アートディレクター、葛西薫(1949–)は、サントリーやユナイテッドアローズなどの広告をはじめ、パッケージやCI、本の装丁など多岐にわたる活動で知られ、その独自の表現はデザイン界にひとつの潮流を形成しました。彼の作品は、巷にあふれる声高に主張するのみの広告とは一線を画しています。それらは一方通行のコミュニケーションではなく、受け手がそれぞれに何かを感じ、想像を膨らませる余地を含み、完成した広告やポスターの向こう側にも世界や物語が広がる包容力が感じられます。どの作品もある種の情感を宿しており、誰しもが持つ、心の奥底にある閉ざされた記憶が呼び覚まされるかのようです。

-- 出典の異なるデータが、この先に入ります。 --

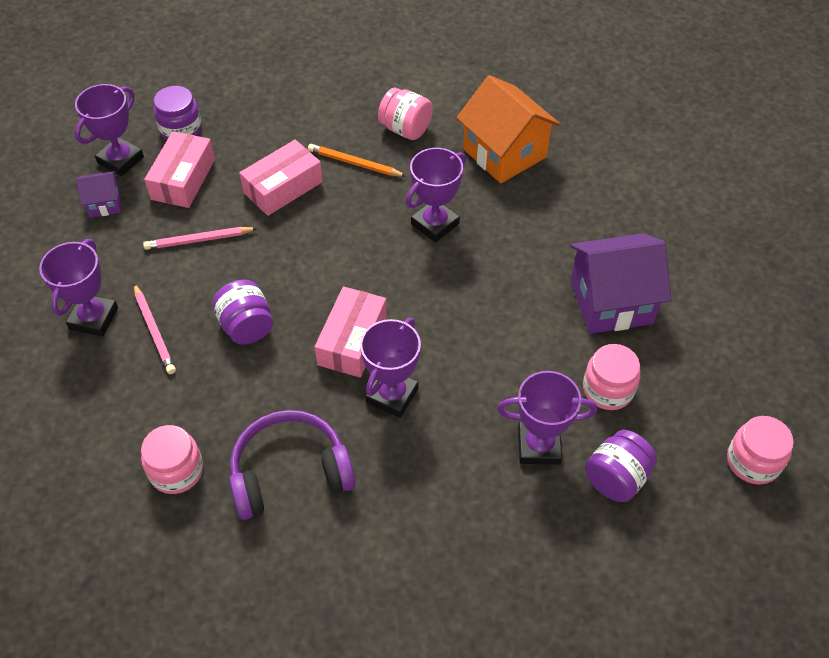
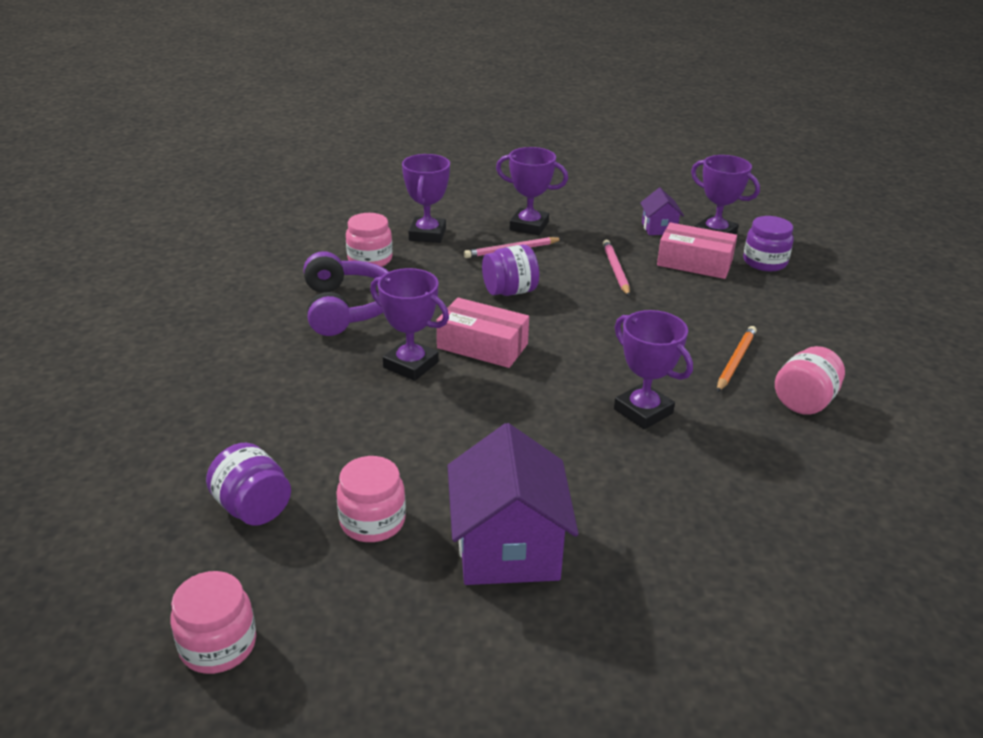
camera: 95 degrees right, 20 degrees down
pink box [239,140,323,216] -> none
orange house [456,75,560,183] -> none
purple trophy [497,371,597,465] -> purple trophy moved to [402,154,450,243]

葛西の作品はその繊細さ、温かさの根底に確かな芯をもち、揺らぐことがありません。それは、作品がただ個人的な感覚から生み出されているわけではなく、広告現場の共同作業におけるアートディレクターとしての客観的なアプローチと彼自身のクリエイティビティとが両立し、そこに葛西が幼いころより培い身中に浸透している職人気質も加わって、それらが巧みなバランスを取りながら創出されているからではないでしょうか。
本展では、広告をはじめ多方面で活躍する葛西の仕事の中から、ポスター作品をご紹介します。1970年代から近作までの代表作を中心に仕事を広く展観し、葛西デザインの軌跡をたどることにより、世代や層を超えて求め続けられる葛西薫の仕事に触れる機会となれば幸いです。